* [PARTES DEL EJERCICIO]:
A. Enumera todas las ciudades que se nombran en el texto sobre Aguascalientes.
B. Traduce al inglés esta oración del texto sobre Aguascalientes: «Sabemos que somos una ciudad ideal para el fomento de la bicicleta, y también que una de las maneras de conseguirlo es construyendo ciclovías funcionales.»
C. Indica si cada afirmación concuerda con el texto sobre Aguascalientes. Responde sí o no y cita las palabras del texto que lo deciden.
(i) El abuelo de quien escribe llegó por primera vez a Aguascalientes hace más de 50 años.
(ii) Ya se cambiaron los letreros en todos los cruces de los fraccionamientos de la ciudad.
(iii) Aguascalientes fue pionera en el uso de contenedores para la basura.

* [FRAGMENTO DEL TEXTO]:
● ● ●

En Aguascalientes se instrumentó hace unas décadas el sistema “uno y uno” —o “ceda el paso”— para una buena cantidad de cruces de calles. Éramos la ciudad del “ceda”. Sabíamos que funcionaba, pero no nos la creímos. Dejamos en el olvido la idea y la consecuencia es que todavía existen miles de cruces en fraccionamientos de la ciudad que serían muy eficientes si tan solo se cambiaran los letreros de “alto” por los de “alto, ceda el paso a un vehículo”. También fuimos pioneros en la utilización de contenedores para la basura —todavía hay ciudades importantes en nuestro país en las que la basura la recoge un camión que no se detiene, que toca una campana como desquiciado y que es perseguido por gente en pantuflas o chanclas, con bolsas en las manos—. Y ahí nos quedamos, no creímos que seríamos capaces de avanzar más y convencernos de separar la basura, utilizar contenedores específicos, etc. —eso está bien para los europeos, que son… europeos—. Incluso fuimos un pueblo bicicletero; mi abuelo contaba que la primera vez que vino a Aguascalientes —hace más de 50 años— veía desde la ventana del hotel cómo salían por la mañana los policías en sus bicicletas a recorrer las calles. Sabemos que somos una ciudad ideal para el fomento de la bicicleta, y también que una de las maneras de conseguirlo es construyendo ciclovías funcionales. Pero no terminamos de creerlo, no nos atrevemos a creerlo, y por eso, en lugar de arriesgarnos a ser Ámsterdam o Copenhague, nos conformamos con ser otra ciudad llena de coches, amable con los embotellamientos, moderna a la antigua.

● ● ●

Datos de máscaras de segmentación:
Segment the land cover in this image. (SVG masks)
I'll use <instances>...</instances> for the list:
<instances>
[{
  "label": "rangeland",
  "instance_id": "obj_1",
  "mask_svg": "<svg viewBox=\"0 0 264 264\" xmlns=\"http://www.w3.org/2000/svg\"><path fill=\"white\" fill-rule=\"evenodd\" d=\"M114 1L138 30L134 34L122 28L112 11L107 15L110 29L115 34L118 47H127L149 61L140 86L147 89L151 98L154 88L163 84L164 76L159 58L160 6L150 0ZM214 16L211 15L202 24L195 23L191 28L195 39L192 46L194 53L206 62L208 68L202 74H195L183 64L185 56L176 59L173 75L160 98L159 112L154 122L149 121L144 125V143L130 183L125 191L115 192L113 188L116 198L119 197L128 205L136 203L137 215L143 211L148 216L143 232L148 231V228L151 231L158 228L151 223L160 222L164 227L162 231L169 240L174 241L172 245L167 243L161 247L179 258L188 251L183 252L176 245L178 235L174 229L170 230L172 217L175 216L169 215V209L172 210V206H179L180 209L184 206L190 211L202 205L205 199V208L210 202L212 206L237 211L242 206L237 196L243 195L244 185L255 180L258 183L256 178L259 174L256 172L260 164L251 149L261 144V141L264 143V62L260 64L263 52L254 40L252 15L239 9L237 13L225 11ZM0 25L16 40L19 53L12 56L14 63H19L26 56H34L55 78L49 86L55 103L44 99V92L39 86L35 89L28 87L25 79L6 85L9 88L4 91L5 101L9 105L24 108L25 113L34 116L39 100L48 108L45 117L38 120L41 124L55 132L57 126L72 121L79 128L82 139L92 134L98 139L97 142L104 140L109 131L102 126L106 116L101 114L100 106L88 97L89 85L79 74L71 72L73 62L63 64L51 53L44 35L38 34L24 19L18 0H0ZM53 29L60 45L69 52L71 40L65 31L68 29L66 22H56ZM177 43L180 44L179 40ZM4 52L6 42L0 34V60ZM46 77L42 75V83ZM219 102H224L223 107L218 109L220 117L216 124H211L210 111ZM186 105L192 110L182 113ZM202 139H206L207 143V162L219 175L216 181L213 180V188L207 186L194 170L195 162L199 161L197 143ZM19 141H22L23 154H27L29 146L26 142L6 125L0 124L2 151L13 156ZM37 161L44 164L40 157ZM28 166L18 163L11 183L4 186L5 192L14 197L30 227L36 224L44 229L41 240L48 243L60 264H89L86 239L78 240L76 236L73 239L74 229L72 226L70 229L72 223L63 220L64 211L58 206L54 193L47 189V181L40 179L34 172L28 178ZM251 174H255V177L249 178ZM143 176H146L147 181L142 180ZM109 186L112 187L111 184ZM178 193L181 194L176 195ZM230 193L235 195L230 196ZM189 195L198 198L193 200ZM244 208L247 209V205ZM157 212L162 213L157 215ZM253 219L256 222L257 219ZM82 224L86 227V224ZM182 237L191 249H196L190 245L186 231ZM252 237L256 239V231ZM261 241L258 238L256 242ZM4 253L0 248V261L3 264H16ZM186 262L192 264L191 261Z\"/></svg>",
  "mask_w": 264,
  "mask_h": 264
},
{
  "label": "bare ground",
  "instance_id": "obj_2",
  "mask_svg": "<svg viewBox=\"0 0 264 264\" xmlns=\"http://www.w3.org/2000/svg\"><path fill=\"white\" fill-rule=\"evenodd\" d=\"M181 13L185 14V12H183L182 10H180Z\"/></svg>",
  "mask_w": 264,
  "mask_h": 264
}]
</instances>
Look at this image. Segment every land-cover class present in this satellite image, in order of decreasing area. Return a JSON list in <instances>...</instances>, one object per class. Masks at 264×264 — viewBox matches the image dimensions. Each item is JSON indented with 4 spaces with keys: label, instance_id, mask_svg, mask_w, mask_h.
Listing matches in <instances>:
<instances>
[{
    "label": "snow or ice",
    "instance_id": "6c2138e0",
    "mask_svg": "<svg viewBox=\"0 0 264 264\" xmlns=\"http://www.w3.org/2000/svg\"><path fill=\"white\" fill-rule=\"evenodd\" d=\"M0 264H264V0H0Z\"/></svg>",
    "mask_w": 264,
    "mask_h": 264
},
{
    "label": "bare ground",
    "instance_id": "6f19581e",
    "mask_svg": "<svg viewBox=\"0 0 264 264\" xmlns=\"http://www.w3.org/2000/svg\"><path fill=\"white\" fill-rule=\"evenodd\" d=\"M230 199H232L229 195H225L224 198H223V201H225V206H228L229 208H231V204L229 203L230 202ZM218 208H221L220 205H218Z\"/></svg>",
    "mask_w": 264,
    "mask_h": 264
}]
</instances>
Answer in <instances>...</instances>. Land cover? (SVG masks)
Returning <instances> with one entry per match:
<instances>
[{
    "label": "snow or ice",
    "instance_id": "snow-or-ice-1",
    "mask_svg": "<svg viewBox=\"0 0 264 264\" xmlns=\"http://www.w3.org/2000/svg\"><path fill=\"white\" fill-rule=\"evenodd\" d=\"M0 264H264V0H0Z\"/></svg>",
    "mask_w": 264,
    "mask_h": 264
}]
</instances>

● ● ●

* [RESPUESTAS POR TAREA]:
A. Aguascalientes, Ámsterdam, Copenhague

B. We know that we are an ideal city for promoting cycling, and also that one of the ways to achieve it is by building functional bike lanes.

C.
(i) Sí: «la primera vez que vino a Aguascalientes —hace más de 50 años—»
(ii) No: «todavía existen miles de cruces en fraccionamientos de la ciudad que serían muy eficientes si tan solo se cambiaran los letreros»
(iii) Sí: «También fuimos pioneros en la utilización de contenedores para la basura»